Dopo averlo perso di vista per alcuni anni, conoscenti ed ex compagni di squadra ebbero nuovamente sue notizie nel 2020, quando uno di questi video iniziò a circolare. Erano due riprese diverse. In una West era accasciato a terra in mezzo a una strada e veniva picchiato brutalmente da un’altra persona. Nell’altro era seduto sul ciglio della strada e delirava ammanettato dopo l’arrivo della polizia.

Il video spinse il proprietario dei Dallas Mavericks, Mark Cuban, a rintracciarlo per offrirgli una sistemazione e un percorso di cura in una clinica in Florida, per la quale avrebbe lavorato fino allo scorso anno. Di recente è anche tornato a giocare brevemente in un torneo di basket a tre, ma negli ultimi mesi sono tornati a circolare alcuni video di passanti che lo hanno visto chiedere l’elemosina, tra la Virginia e il Texas.

West non si nasconde più, e quando è nelle giuste condizioni parla apertamente. Nei video che si trovano online appare decisamente meglio di come era stato trovato due anni fa, anche se fisicamente provato e un po’ sbattuto.

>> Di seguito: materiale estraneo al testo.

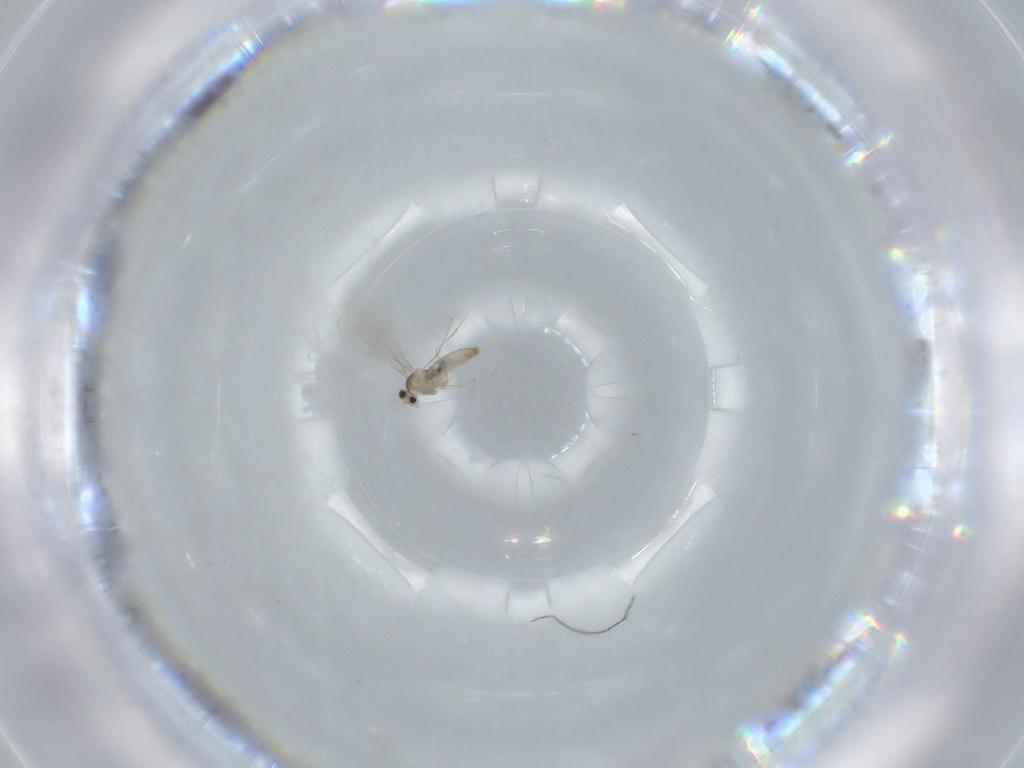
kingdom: Animalia
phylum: Arthropoda
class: Insecta
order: Diptera
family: Cecidomyiidae
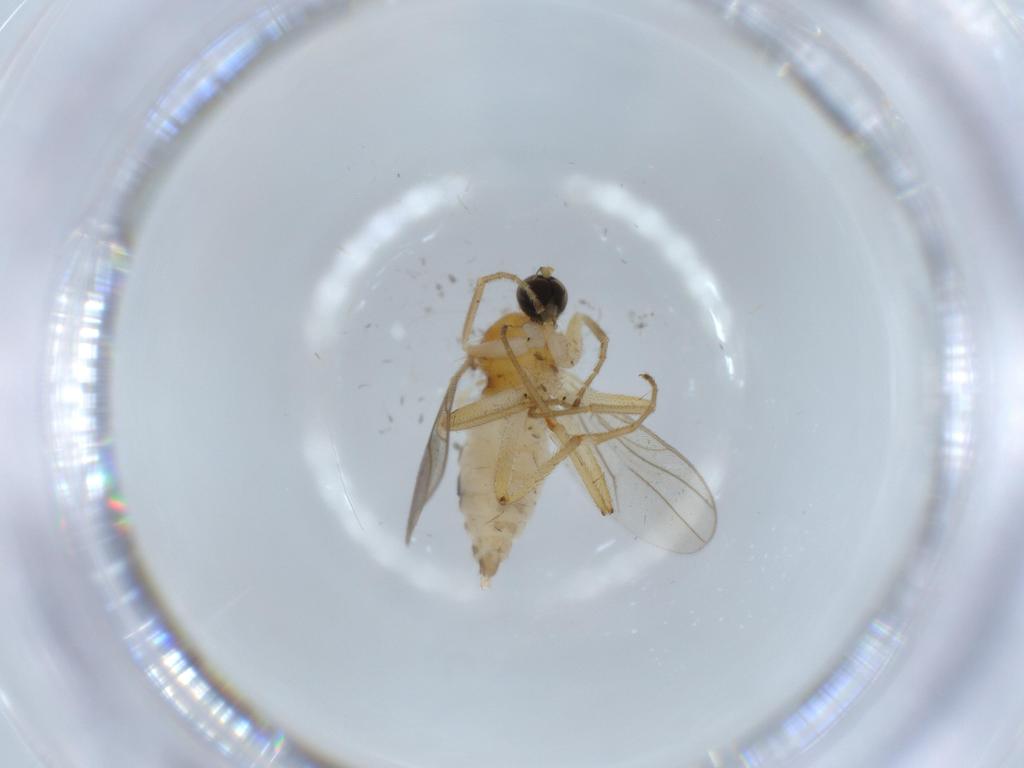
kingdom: Animalia
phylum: Arthropoda
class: Insecta
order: Diptera
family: Hybotidae
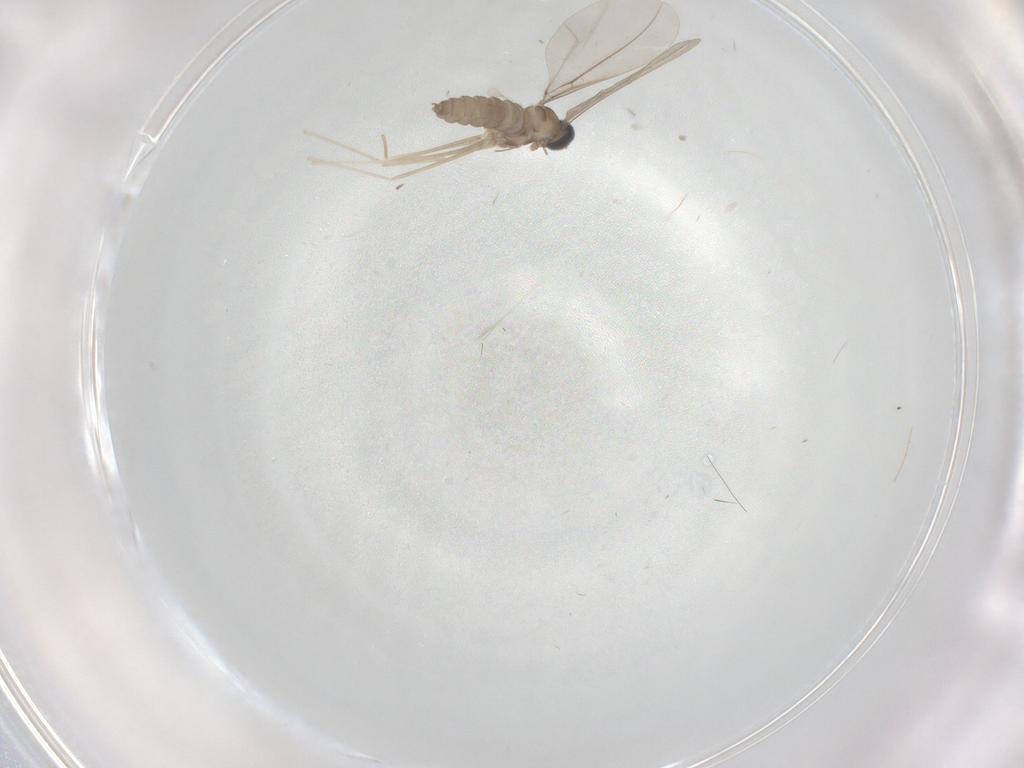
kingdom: Animalia
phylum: Arthropoda
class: Insecta
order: Diptera
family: Cecidomyiidae
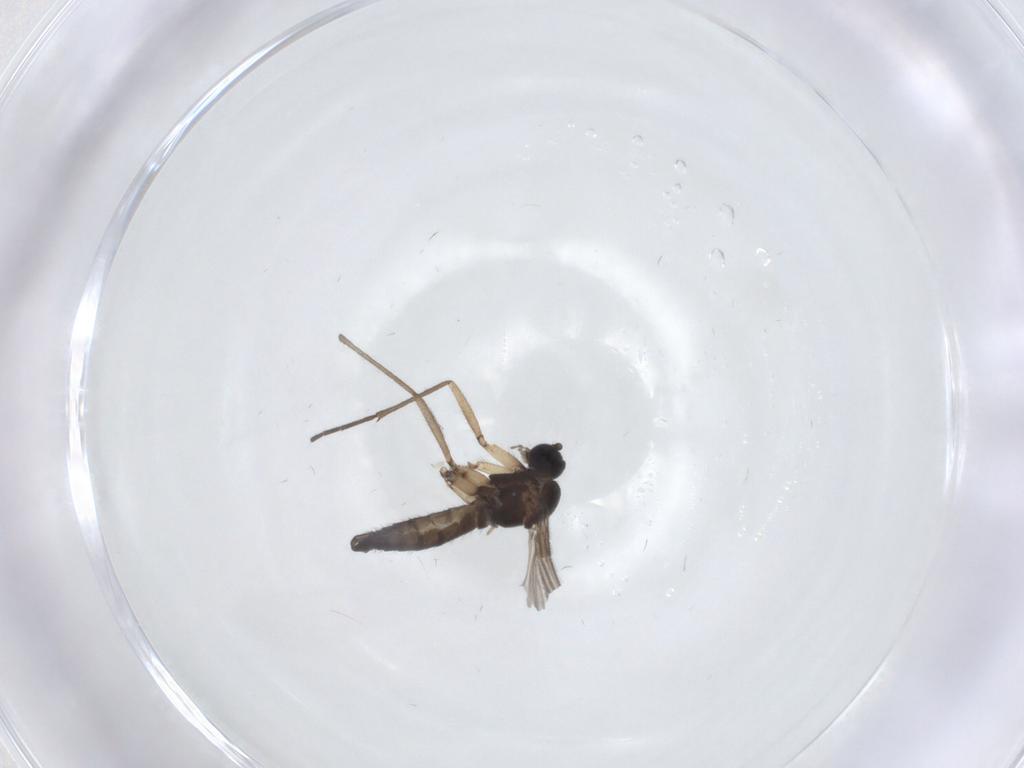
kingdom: Animalia
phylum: Arthropoda
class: Insecta
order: Diptera
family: Sciaridae
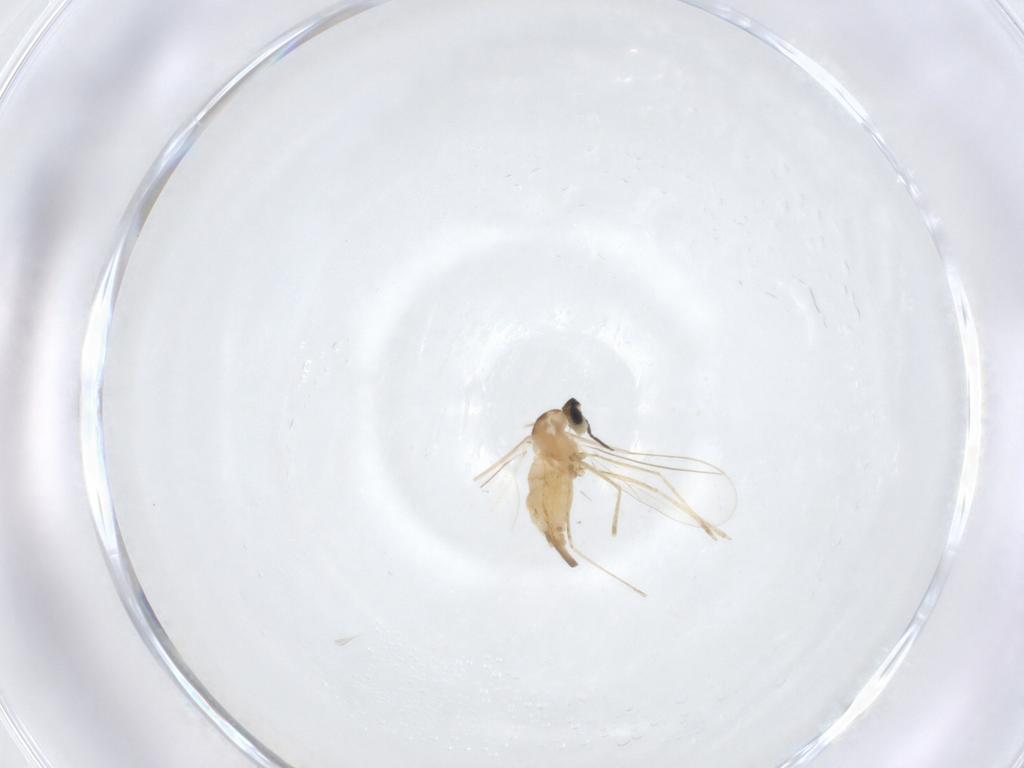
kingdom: Animalia
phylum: Arthropoda
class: Insecta
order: Diptera
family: Cecidomyiidae
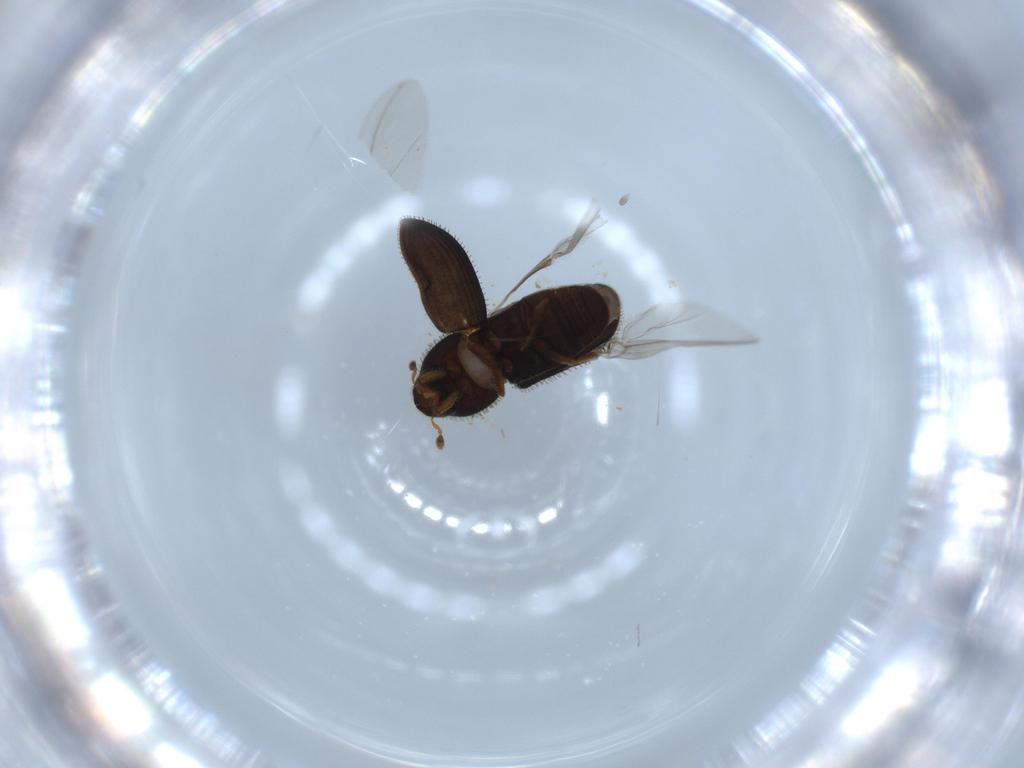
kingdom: Animalia
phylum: Arthropoda
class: Insecta
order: Coleoptera
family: Curculionidae
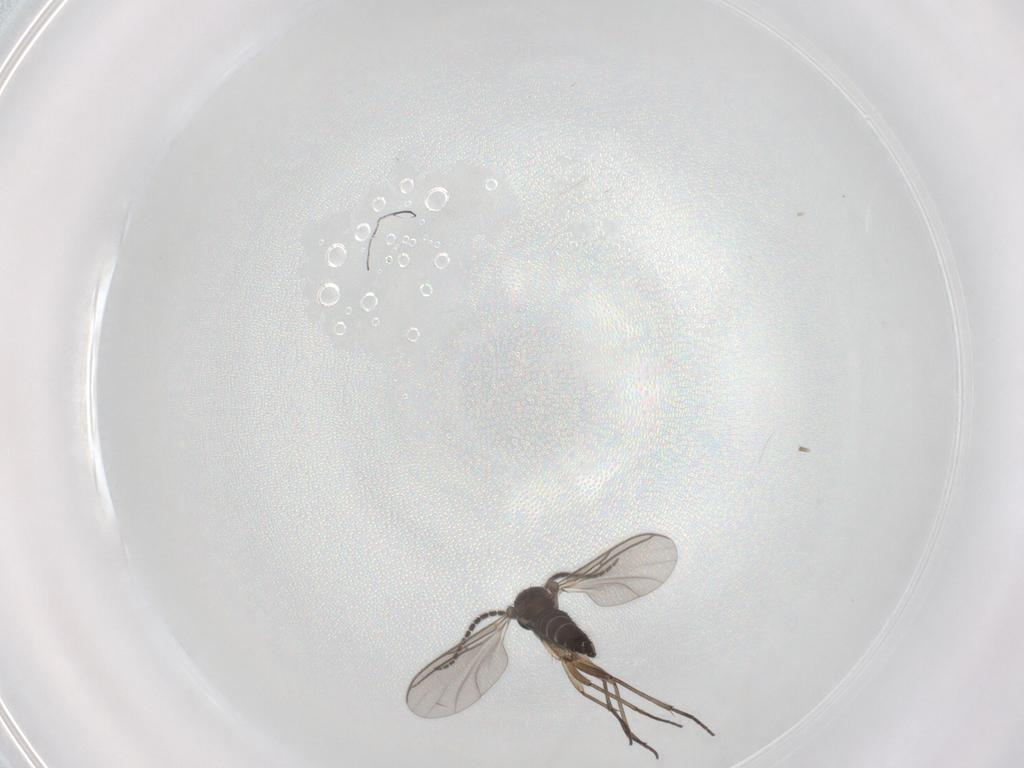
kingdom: Animalia
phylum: Arthropoda
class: Insecta
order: Diptera
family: Sciaridae
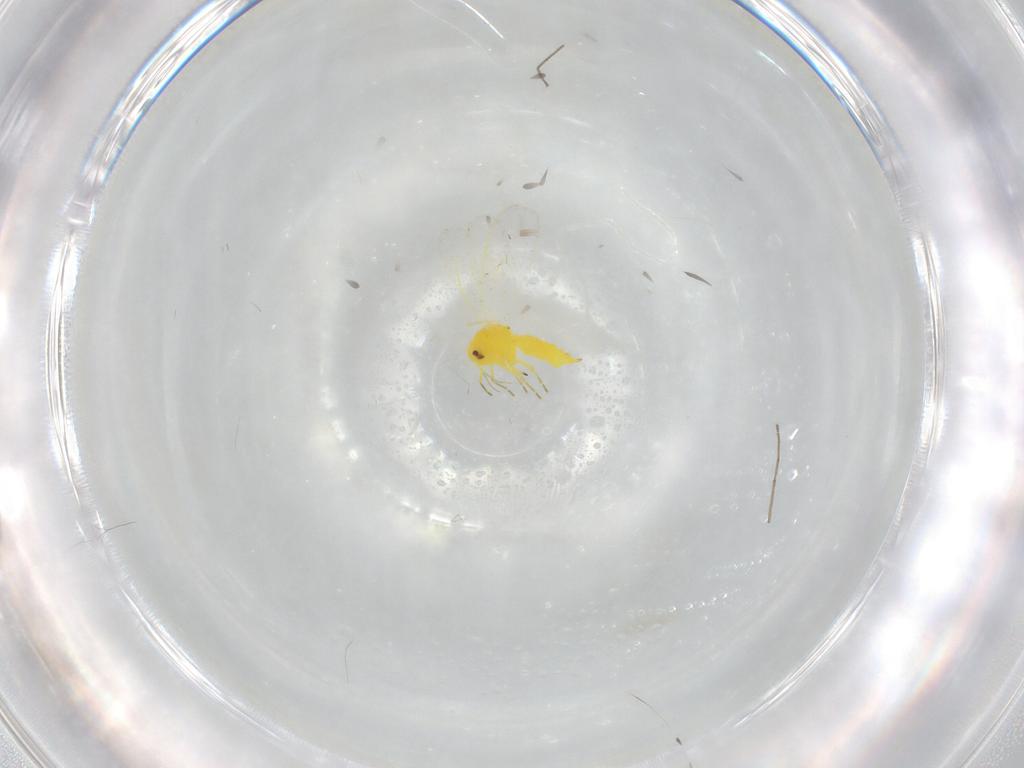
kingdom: Animalia
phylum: Arthropoda
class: Insecta
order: Hemiptera
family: Aleyrodidae
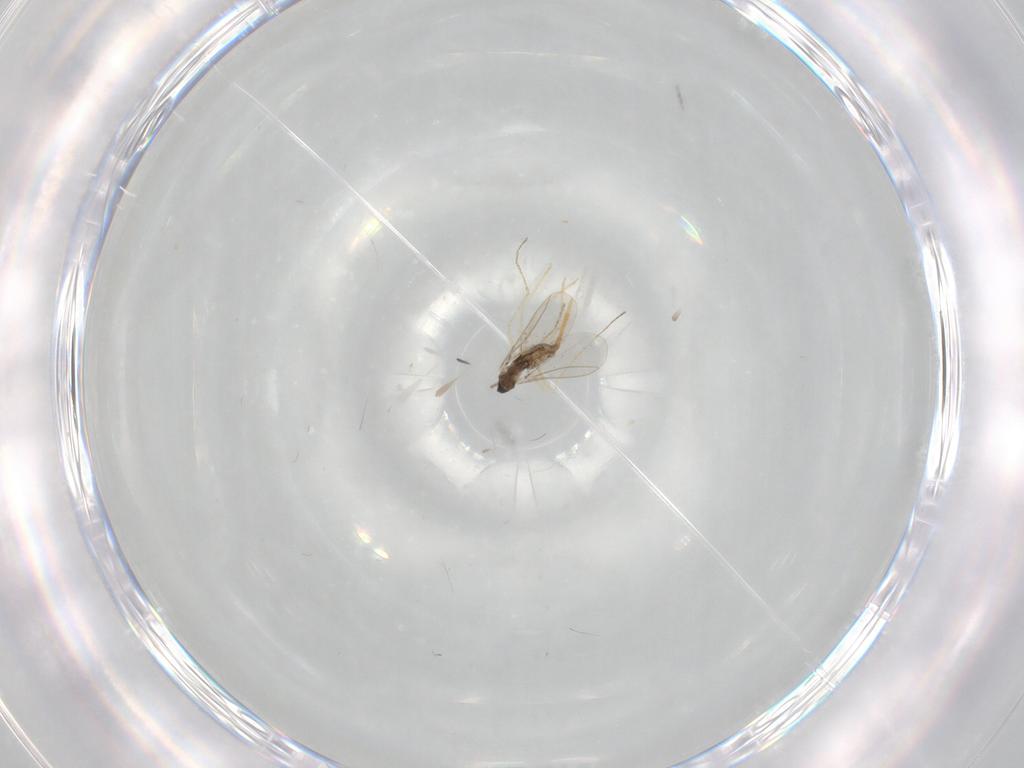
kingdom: Animalia
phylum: Arthropoda
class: Insecta
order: Diptera
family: Cecidomyiidae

In uno di questi video ha parlato per qualche minuto di sé stesso con una famiglia che lo aveva riconosciuto in una stazione di servizio a Houston con una coperta in spalla, dicendo:« Ho giocato nella stessa squadra di LeBron James per tre anni, a Cleveland. Mi sono preso cura della mia famiglia, ho pagato case e studi a tutti. Ora sono per conto mio e non voglio nulla in cambio».